Procès Libyen : la défense de Nicolas Sarkozy fustige le « Roman Grotesque » d’un « financement Libyen » de sa campagne

Par : Mohammed CHOUAKI

La défense de Nicolas Sarkozy a dénoncé un « Roman Grotesque » de financement Libyen, au dernier jour des plaidoiries en appel dans un procès explosif où le parquet réclame sept ans de prison.

Une défense offensive face à des réquisitions lourdes

La défense de Nicolas Sarkozy a violemment contesté, mercredi, les accusations de financement Libyen de la campagne Présidentielle de 2007, parlant d’un « Roman Grotesque » forgé, selon elle, au terme de treize années d’enquête. Au moment où s’achève le procès en appel, l’ancien Chef de l’État continue de clamer son innocence face à des réquisitions lourdes du Parquet Général, qui a demandé sept ans de prison.

À la barre, Me Christophe Ingrain a dénoncé une affaire construite, selon lui, sur des accusations sans fondement solide, affirmant qu’il n’existe pas de preuve permettant d’établir un financement Libyen de la campagne victorieuse de 2007. L’avocat a insisté sur la durée et l’ampleur des investigations, rappelant que les recherches menées en France et à l’étranger n’auraient jamais permis de corroborer les soupçons initialement portés par l’accusation.

La défense entend ainsi démontrer que le dossier repose davantage sur des hypothèses, des témoignages contestés et des rapprochements politiques que sur des éléments matériels décisifs. Elle doit plaider la relaxe de Nicolas Sarkozy, tandis que plusieurs coaccusés sont également concernés par ce dossier devenu l’un des plus sensibles de la vie politique Française.

**Données disponibles:**
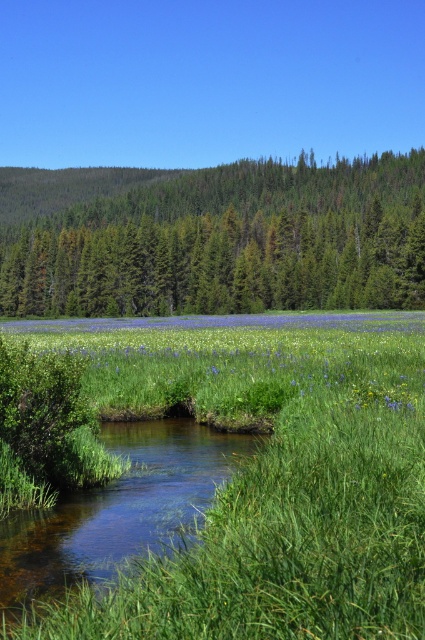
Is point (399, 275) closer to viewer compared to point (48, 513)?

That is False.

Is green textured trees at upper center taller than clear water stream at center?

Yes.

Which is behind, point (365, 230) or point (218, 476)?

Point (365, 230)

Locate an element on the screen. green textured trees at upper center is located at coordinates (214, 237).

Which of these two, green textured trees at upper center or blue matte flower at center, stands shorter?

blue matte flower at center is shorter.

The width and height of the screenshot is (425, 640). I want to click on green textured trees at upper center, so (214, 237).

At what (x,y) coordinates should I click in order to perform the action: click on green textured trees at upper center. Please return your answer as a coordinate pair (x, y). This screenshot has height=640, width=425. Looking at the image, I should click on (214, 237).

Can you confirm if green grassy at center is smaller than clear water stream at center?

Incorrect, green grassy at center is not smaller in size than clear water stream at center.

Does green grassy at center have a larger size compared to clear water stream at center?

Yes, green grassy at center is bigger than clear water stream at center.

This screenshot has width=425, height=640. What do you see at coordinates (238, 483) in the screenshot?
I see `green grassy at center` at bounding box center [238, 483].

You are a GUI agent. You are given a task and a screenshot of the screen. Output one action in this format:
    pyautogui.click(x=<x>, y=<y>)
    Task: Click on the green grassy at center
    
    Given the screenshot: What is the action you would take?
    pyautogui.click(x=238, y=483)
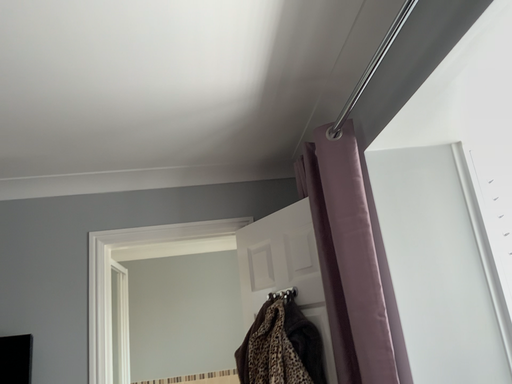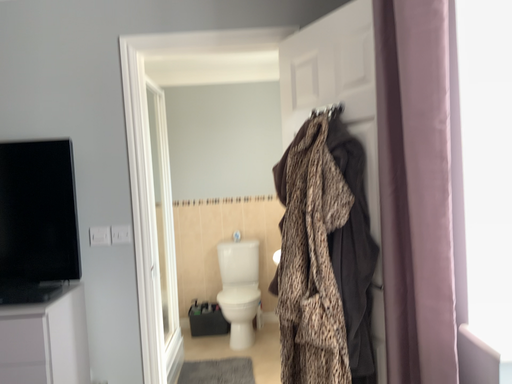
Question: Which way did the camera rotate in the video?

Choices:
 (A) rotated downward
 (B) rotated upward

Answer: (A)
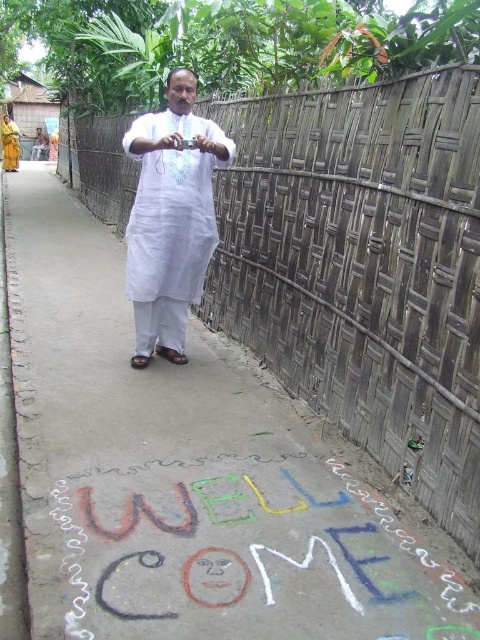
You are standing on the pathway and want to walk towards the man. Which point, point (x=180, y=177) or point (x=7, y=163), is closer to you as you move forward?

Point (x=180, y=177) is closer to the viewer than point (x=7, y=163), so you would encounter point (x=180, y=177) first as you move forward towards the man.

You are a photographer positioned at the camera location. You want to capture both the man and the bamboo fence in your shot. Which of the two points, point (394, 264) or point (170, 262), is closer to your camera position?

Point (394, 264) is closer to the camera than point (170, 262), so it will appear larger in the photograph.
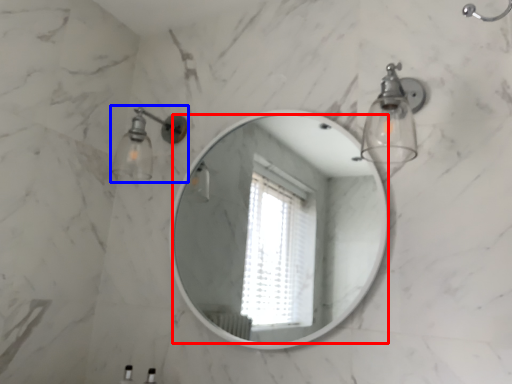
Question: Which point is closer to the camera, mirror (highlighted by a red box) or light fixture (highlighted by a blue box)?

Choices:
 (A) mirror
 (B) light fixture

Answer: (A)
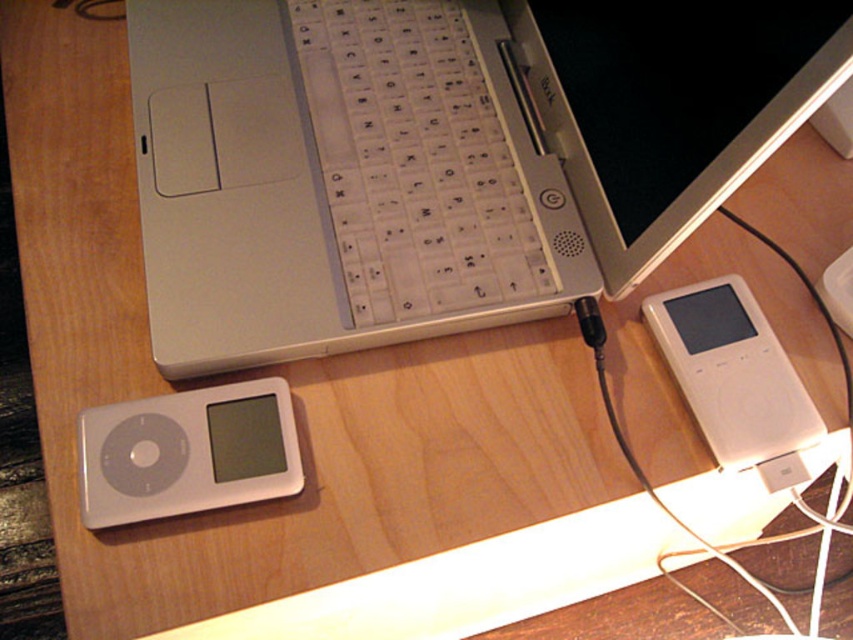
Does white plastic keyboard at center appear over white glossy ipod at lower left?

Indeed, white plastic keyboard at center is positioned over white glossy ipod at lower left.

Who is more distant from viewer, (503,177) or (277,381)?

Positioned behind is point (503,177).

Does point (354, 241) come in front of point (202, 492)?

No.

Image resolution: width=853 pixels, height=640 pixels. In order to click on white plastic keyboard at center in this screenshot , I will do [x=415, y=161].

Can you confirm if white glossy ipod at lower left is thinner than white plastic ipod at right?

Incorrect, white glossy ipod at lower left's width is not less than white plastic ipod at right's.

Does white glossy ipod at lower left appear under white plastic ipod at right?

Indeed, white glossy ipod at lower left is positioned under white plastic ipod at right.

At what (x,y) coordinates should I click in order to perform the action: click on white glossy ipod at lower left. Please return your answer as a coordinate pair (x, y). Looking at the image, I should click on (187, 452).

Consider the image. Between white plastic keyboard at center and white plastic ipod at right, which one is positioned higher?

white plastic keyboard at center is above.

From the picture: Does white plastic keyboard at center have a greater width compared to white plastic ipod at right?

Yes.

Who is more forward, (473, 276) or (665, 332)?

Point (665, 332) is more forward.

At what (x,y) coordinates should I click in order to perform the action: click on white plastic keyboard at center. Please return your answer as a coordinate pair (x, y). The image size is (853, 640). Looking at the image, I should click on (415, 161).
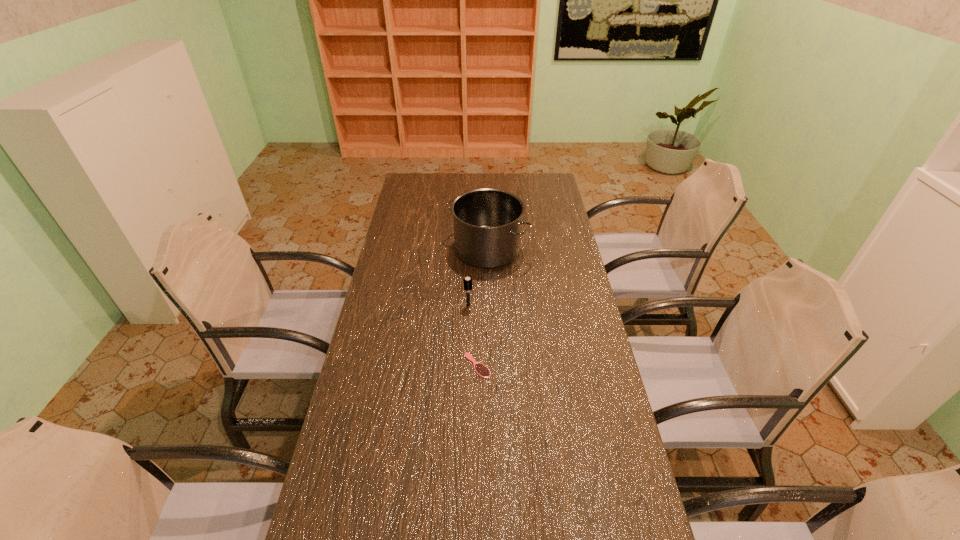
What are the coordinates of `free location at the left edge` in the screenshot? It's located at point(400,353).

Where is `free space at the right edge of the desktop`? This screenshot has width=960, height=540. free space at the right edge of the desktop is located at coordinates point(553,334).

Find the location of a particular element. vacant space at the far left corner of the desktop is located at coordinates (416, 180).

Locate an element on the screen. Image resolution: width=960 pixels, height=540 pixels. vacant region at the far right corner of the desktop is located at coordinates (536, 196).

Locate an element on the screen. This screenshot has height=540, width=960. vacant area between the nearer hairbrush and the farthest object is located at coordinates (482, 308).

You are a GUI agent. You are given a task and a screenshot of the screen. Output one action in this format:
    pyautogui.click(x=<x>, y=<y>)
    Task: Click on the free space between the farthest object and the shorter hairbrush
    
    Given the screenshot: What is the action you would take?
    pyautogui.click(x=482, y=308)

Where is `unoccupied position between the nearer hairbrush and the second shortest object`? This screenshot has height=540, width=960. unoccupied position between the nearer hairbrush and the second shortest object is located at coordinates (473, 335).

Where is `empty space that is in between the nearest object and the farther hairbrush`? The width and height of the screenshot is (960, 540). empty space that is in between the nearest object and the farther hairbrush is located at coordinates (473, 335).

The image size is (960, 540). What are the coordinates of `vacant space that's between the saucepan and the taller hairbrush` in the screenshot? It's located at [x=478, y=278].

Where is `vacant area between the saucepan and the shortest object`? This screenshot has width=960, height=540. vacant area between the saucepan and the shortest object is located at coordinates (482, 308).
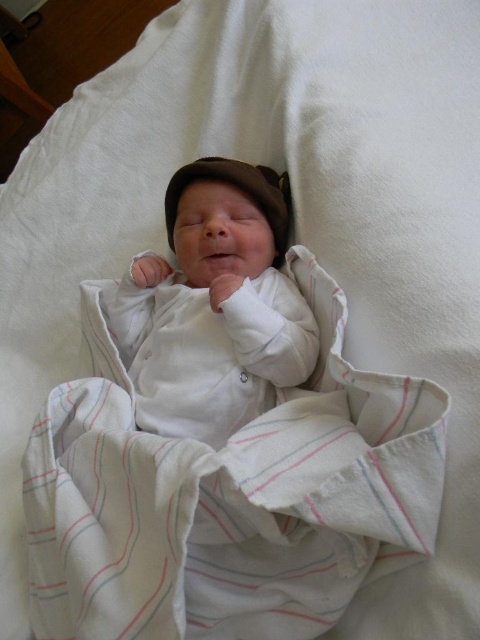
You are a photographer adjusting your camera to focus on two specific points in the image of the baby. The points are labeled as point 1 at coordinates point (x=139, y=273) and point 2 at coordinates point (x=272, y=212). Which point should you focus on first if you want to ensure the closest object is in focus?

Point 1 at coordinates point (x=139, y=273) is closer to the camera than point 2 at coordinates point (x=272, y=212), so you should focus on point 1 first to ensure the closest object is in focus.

**Marche à suivre:** Recopiez intégralement, sans y changer un mot ni un signe, l'article ci-dessus sur le procès en appel de Nicolas Sarkozy.

**Espace de réponse:**
Procès Libyen : la défense de Nicolas Sarkozy fustige le « Roman Grotesque » d’un « financement Libyen » de sa campagne

Par : Mohammed CHOUAKI

La défense de Nicolas Sarkozy a dénoncé un « Roman Grotesque » de financement Libyen, au dernier jour des plaidoiries en appel dans un procès explosif où le parquet réclame sept ans de prison.

Une défense offensive face à des réquisitions lourdes

La défense de Nicolas Sarkozy a violemment contesté, mercredi, les accusations de financement Libyen de la campagne Présidentielle de 2007, parlant d’un « Roman Grotesque » forgé, selon elle, au terme de treize années d’enquête. Au moment où s’achève le procès en appel, l’ancien Chef de l’État continue de clamer son innocence face à des réquisitions lourdes du Parquet Général, qui a demandé sept ans de prison.

À la barre, Me Christophe Ingrain a dénoncé une affaire construite, selon lui, sur des accusations sans fondement solide, affirmant qu’il n’existe pas de preuve permettant d’établir un financement Libyen de la campagne victorieuse de 2007. L’avocat a insisté sur la durée et l’ampleur des investigations, rappelant que les recherches menées en France et à l’étranger n’auraient jamais permis de corroborer les soupçons initialement portés par l’accusation.

La défense entend ainsi démontrer que le dossier repose davantage sur des hypothèses, des témoignages contestés et des rapprochements politiques que sur des éléments matériels décisifs. Elle doit plaider la relaxe de Nicolas Sarkozy, tandis que plusieurs coaccusés sont également concernés par ce dossier devenu l’un des plus sensibles de la vie politique Française.